__Reading text__.
◆ ◆ ◆
Illustrations from Robinson Crusoe


The first published Japanese translation of Daniel Defoe's (1661-1731) 1719 work Robinson Crusoe was made in 1857 by the polyglot Yokoyama Yoshikiyo 橫山由清 (1826–1879), translated not from Defoe's English language original but from the c. 1850 Dutch work, targeted to children, titled Beknopte levensgeschiedenis van Robinson Crusoe (Brief Life History Of Robinson Crusoe Containing His Major Adventures And Encounters).[1] The three woodblock illustrations (see below) accompanying the Japanese work were drawn by the pioneering Western-style artist Kawakami Tōgai 川上冬崖 (1828-1881) and were copied from the Dutch work.[2] 

The translated book, titled Robinson hyōkō kiryaku 魯敏孫漂行紀略 (An Abridged Account of Robinson’s Shipwreck), is considered "the first published translation of a European work to target a readership of children."[3] To make it easy for children to read it was written "in informal Japanese using hiragana-majiri", kanji supplemented with hiragana.[4] While the translator was well aware that Defoe's Robinson Crusoe was a novel, according to Dr. Rebekah Clements, "Robinson Crusoe seems to have been taken by the Japanese as a factual account."[5]

[1] The Dutch title is also seen translated as "The Short Biography of Robinson Crusoe" and "The Life and Strange Surprising Adventures of Robinson Crusoe." The first translation into Japanese was done earlier in 1848, but was not published until 1872, according to Li Yun in his work footnoted below.
◆ ◆ ◆
__Given data__.
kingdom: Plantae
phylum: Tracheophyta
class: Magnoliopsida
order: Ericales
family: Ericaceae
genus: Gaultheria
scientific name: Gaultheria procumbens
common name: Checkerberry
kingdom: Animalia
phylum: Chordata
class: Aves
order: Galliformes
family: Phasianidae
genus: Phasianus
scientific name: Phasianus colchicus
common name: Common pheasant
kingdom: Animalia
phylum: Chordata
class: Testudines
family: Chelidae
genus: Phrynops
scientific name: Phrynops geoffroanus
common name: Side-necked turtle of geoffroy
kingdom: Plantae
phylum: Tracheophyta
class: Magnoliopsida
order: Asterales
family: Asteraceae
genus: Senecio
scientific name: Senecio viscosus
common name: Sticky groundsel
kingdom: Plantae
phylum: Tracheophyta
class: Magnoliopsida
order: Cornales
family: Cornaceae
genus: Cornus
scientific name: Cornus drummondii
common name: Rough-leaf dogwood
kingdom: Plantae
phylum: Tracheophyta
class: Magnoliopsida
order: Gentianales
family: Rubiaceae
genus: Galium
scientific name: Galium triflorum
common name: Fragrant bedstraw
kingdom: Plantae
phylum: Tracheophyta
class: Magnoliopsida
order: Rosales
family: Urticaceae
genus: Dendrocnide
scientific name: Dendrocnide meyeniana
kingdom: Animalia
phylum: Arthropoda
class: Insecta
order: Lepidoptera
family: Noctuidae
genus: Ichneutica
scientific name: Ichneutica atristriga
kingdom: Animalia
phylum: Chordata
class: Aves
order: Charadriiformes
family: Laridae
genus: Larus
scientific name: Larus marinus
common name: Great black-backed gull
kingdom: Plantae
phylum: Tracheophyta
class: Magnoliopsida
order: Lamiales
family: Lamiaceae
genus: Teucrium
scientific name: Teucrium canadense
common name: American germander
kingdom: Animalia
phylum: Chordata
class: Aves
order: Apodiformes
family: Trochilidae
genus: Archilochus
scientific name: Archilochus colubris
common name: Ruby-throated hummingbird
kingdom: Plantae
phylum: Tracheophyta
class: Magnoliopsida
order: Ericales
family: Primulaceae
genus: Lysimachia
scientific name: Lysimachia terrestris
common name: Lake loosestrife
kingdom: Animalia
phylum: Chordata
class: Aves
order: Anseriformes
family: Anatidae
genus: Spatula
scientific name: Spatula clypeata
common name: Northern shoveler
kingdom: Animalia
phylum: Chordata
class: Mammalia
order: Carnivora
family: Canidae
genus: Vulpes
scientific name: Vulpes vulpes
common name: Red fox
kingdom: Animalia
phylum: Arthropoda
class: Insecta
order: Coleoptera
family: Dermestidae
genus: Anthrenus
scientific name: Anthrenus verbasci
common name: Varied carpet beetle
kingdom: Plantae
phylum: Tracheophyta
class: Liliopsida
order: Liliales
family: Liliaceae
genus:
◆ ◆ ◆
__Set tasks__.
- a) According to the text on the Japanese translation of Robinson Crusoe, from what language did Yokoyama Yoshikiyo make his 1857 translation?
- b) Put this sentence from the text on the Japanese translation of Robinson Crusoe into Spanish: "The first translation into Japanese was done earlier in 1848, but was not published until 1872, according to Li Yun in his work footnoted below."

__Solutions per task__.
- a) Dutch.

- b) La primera traducción al japonés se hizo antes, en 1848, pero no se publicó hasta 1872, según Li Yun en su obra citada en una nota más abajo.